> Data listing

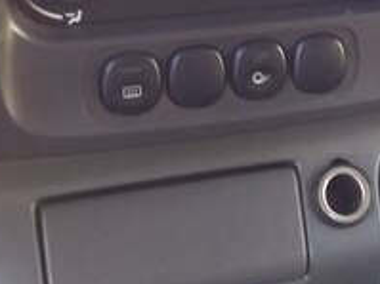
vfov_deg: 15.0
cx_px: 357
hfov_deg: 20.6
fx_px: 1020
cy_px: -110
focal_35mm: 93
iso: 160
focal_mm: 3.7
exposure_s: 1/33
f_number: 1.9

> What to produce
Retype all of the data above word for word, excluding the pictures.

> Task output
vfov_deg: 15.0
cx_px: 357
hfov_deg: 20.6
fx_px: 1020
cy_px: -110
focal_35mm: 93
iso: 160
focal_mm: 3.7
exposure_s: 1/33
f_number: 1.9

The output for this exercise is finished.